Bohnanza
There’s a popular theory that the majority of engineering and cultural development occurs in cold countries because people have nothing else to do when trapped inside for eight months of the year. That may be true but it doesn’t quite explain why the Germans, of all their European brethren, are so damn good at game design. They can spend no more time indoors then your average Minnesotan yet they continue to produce not just incredibly clever games but games with mechanics so unique they rewrite your brain as you try to come to terms with them – such as Bohnanza, a game of card swapping and set collection by Uwe Rosenberg.
This card game seems unassuming enough, but belies its true, competitive nature. The game’s only distinguishing feature is the eclectic but (typically for a European game) pedestrian theme of bean harvesting (“bohn” being German for bean). But there’s a reason this game has developed such a passionate following world wide, inspired several spin-offs and tie-in products. And there’s a reason my friends’ eyes light up with an almost terrifying zeal when its name is mentioned around the game table.
Like most really clever games, Bohnanza is amazingly simple. The A5 box of 160 cards are simply sets of beans, from the ultra-rare cocoa bean (only 4 in the deck) to proliferous coffee beans (24 in the deck). Each card features this number so you can tell at a glance how likely they are to come up. Also on the card – beneath the amusing and endearing illustrations by Bjorn Perftoft – is a list of numbers beneath a pile of gold coins. The coins – 1 to 4 – represent the points generated by collecting the number of cards listed beneath the pile. Since coffee beans are so common, you need four to get one coin, but just two cocoa beans will net you three coins. Simple, and very clear.
What limits your card collecting is that you only have two “bean fields” in front of you and you can only plant one type of bean in each field. And there’s another kicker: at the start of your turn you must play the card at the “front” of your hand in one of your fields. And that’s the real trick that makes Bohnanza so special: it’s not about the cards in your hands so much as the order of those cards. So unless you want to constantly uproot your bean fields, you need to trade cards out to get the right cards to the front. This prevents one of the bugbears of trading games: everyone is motivated to sell, and hoarding cards just to keep them off others is always a bad idea.
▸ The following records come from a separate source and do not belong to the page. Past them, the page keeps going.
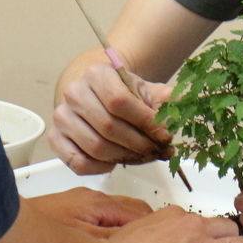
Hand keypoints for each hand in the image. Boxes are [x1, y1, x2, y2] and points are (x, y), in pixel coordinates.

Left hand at [27, 188, 152, 237]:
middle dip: (146, 227)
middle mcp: (91, 199)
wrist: (0, 234)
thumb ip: (116, 241)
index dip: (157, 230)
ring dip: (127, 229)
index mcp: (100, 204)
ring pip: (114, 213)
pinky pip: (98, 218)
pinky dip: (109, 230)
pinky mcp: (66, 211)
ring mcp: (78, 204)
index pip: (141, 213)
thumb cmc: (38, 238)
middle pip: (131, 210)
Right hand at [51, 61, 174, 174]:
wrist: (95, 95)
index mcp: (97, 74)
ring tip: (143, 156)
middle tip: (158, 151)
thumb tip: (186, 108)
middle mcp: (74, 92)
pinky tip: (117, 161)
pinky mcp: (56, 139)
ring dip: (125, 157)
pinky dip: (102, 168)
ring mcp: (61, 117)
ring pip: (95, 148)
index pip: (120, 102)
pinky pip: (79, 163)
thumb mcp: (148, 91)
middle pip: (108, 127)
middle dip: (139, 144)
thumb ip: (167, 100)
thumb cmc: (125, 95)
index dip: (145, 122)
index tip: (165, 135)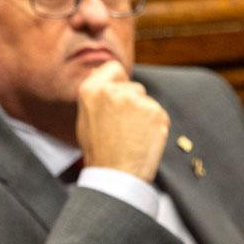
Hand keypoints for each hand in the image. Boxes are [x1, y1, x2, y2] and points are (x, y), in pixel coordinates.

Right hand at [75, 60, 169, 182]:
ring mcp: (136, 100)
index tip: (118, 96)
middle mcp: (114, 90)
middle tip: (123, 127)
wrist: (116, 175)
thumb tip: (105, 78)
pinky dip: (155, 126)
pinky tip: (143, 140)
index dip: (118, 81)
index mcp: (91, 90)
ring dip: (144, 115)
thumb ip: (97, 96)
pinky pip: (158, 114)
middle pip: (133, 87)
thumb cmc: (99, 151)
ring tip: (132, 136)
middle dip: (132, 103)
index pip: (113, 68)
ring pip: (146, 101)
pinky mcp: (155, 112)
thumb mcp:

The trading phase occurs after the planting of the first card. Two cards are turned over from the deck and the current player has to place them in his fields, trade them away, or give them away, if he gets desperate enough. Random, terrified acts of charity are sometimes the way of this game. Other players are more crafty or manage to be less panicked but it does have some of that crazy urgency of Billionaire/Bull Pit, and can get quite enjoyably shouty, as deals fly back and forth for coveted cards. With seven players – the suggested max, although I suspect eight or nine could work – you may want to warn the neighbors about the noise. Three player games, the minimum, are more tactical, but still fast and furious. Thus we have an excellent party game: flexible enough to accommodate a varying number of players, that plays in less than an hour and involves a surfeit of shouting.
And best of all, none of those qualities stops Bohnanza from being a thoughtful game of carefully weighing risks and options. The proportions never change but the right risk at the right time needs to be re-evaluated every time the cards are turned over, and every deal needs to be carefully considered based on who might be winning and how much of the game is left. But none of that prevents the game from being easy to learn or fun for almost everyone. Most everybody will find the unique mechanic of card shuffling thoroughly enchanting and find the deal-making extremely fun – whether they win or lose.
It also helps that the cartoon pictures of the beans are very cute. Indeed, the game is so family friendly that a recent edition had all the art replaced with pictures drawn by child fans of the game. This shows the love the game has engendered in young people all across Germany, and indeed, older people, and indeed, the world. It’s a reliable game, enjoyable to most everybody, and remains so time after time. It’s shouty fun and relentlessly cute and easy to learn, but it has a strategic depth and a sharp deal making edge to keep even the cleverest types interested. That’s a big package – and all with only beans. That’s some fine cooking – just in time for Christmas dinner.